June 17, 2016: Michigan 3rd Circuit Court Judge Richard Dingell signs a court order requiring the MDHHS to release a copy of Owens’ original birth certificate (note birth date intentionally whited out–complete copy was sent to the media outlets).

The Hon. Judge Dingell agreed with facts of the case: Owens knows his birth name, has had nearly three decades of contact with his birth families, the required consent to release identifying information was signed by his birth mother in 1989. The state now has no legal rationale to continue its decades-long discrimination against me by holding a birth records whose contents have not been secret for 27 years and denying me equal treatment under the law.

July 1, 2016: Owens sends a letter to MDHHS Vital Records, with a copy of Judge Dingell’s court order, the approved state petition to release Owens’ original birth records signed by Judge Dingell, and all the materials I had earlier mailed to Director Lyon at MDHHS is mailed.

Owens’ package also includes emails of state officials that were sent to me as part of my FOIA records request. Those emails by senior state official themselves say the department must release my original birth record with a court order.

July 2, 2016: Owens’ press release is sent to multiple media (print, broadcast, blogs) in Oregon and Michigan highlighting the court order that now compels the state of Michigan to release a copy of my original birth certificate to me.

A member of the Michigan media who contacted Owens did not seem to understand the barriers posed by forcing a person to go to a court to demand the most important vital record of all persons, a birth certificate. This is an enormously draining, time-consuming, and offensive demand that is meant to treat adopted persons as second-class persons. No citizen of Michigan who isn’t adopted is asked to do this when they ask for their birth certificate. One question I posed to the reporter was, is it fair for the state to not treat me the way it treats non-adoptees. It is not a trick question. It is at the heart of the matter regarding how the state denies equal treatment under the law to adoptees. The reporter could not say the outlet would write a story. They needed to check with the state.
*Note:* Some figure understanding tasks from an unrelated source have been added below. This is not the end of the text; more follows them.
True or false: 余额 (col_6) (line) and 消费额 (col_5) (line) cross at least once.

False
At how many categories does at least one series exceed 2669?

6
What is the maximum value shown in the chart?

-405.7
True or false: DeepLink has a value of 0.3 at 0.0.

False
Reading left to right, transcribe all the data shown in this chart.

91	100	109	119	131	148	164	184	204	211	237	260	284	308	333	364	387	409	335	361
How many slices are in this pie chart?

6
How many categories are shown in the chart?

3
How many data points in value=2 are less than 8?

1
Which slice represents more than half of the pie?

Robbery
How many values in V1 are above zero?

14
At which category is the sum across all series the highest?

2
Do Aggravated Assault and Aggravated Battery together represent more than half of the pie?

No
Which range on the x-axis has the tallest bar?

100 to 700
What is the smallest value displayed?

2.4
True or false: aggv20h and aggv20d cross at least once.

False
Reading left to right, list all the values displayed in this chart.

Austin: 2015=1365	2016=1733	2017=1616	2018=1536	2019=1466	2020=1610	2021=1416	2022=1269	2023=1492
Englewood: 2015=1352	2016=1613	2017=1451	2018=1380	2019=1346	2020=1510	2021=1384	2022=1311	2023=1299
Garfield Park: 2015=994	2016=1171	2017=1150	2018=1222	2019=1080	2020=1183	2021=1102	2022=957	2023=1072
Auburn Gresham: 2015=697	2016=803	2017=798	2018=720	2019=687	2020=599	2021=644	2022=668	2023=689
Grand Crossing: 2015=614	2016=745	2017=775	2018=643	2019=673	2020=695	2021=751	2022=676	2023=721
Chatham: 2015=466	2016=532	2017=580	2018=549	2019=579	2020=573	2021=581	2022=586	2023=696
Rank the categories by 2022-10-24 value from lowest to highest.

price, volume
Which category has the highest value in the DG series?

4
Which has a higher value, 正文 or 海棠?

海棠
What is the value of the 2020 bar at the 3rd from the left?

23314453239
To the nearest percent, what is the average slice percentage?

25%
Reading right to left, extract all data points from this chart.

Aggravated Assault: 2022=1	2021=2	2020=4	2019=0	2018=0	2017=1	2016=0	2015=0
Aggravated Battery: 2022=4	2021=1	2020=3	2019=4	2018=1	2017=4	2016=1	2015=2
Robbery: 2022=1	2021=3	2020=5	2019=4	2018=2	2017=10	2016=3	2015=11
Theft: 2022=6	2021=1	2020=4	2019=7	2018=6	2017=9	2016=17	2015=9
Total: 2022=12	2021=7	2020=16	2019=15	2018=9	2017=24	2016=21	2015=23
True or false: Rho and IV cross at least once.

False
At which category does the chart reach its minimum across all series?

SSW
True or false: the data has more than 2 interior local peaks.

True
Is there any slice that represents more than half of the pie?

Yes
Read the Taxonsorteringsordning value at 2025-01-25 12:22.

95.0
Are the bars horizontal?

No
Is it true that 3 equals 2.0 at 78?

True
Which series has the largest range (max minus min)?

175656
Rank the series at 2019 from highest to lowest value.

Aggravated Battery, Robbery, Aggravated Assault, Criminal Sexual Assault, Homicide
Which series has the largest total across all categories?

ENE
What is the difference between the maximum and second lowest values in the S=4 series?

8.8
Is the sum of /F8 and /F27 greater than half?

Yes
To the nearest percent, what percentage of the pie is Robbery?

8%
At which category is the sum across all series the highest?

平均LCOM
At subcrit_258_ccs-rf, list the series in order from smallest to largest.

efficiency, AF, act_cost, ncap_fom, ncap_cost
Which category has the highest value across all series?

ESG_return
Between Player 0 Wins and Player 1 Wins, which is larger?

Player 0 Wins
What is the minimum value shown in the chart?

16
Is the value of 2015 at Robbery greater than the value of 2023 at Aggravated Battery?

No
July 18, 2016: Owens’ original birth certificate arrives by mail, after decades of discrimination by the state of Michigan, the MDHHS, the department’s vital records professionals, and the individual state employees who sought to deny me what is mine by birthright.

The original “Certificate of Live Birth” provides my original birth name, which I have known for 27 years–Scott Douglas Owens, my birth mother’s birth name, the name of my hospital (Crittenton General Hospital), my birth mother’s age at the time of my birth, my birth mother’s address at the time of my birth,  the date of my birth, and the signature of the attending doctor. The legal document that marked my entrance into this world as a human being, with genetic kin and family histories and family members who did want to know me, was registered as my original birth certificate about four weeks after my birth. This single sheet of paper was deemed a state secret, to which I was undeserving unlike all-non-adopted state residents simply because of I was relinquished as an infant to become an adoptee.

The only reason–and I repeat only reason–I now have possession of what is and always has been mine is because I never once recognized the legal or moral authority of the state’s so-called vital records professionals to deny me equal treatment and equal status by law. They never had that authority, and their actions over all these years demonstrate their lack of moral authority to anyone who may care about a funny idea called fairness and equality. By denying me my birth certificate, even when I knew my original name and birth families, they proved they had no moral center, clinging to a legalistic loin cloth and well-documented prejudice against anyone who dares to say the emperor has no clothes. (Note my birth certificate gives my original middle name as “Douglass” while other original records say “Douglas”–and I have no way of knowing which one was the preferred or intended spelling. When I changed my name in 2009 to Rudolf Scott-Douglas Owens, I stuck with the version I saw in more documents.)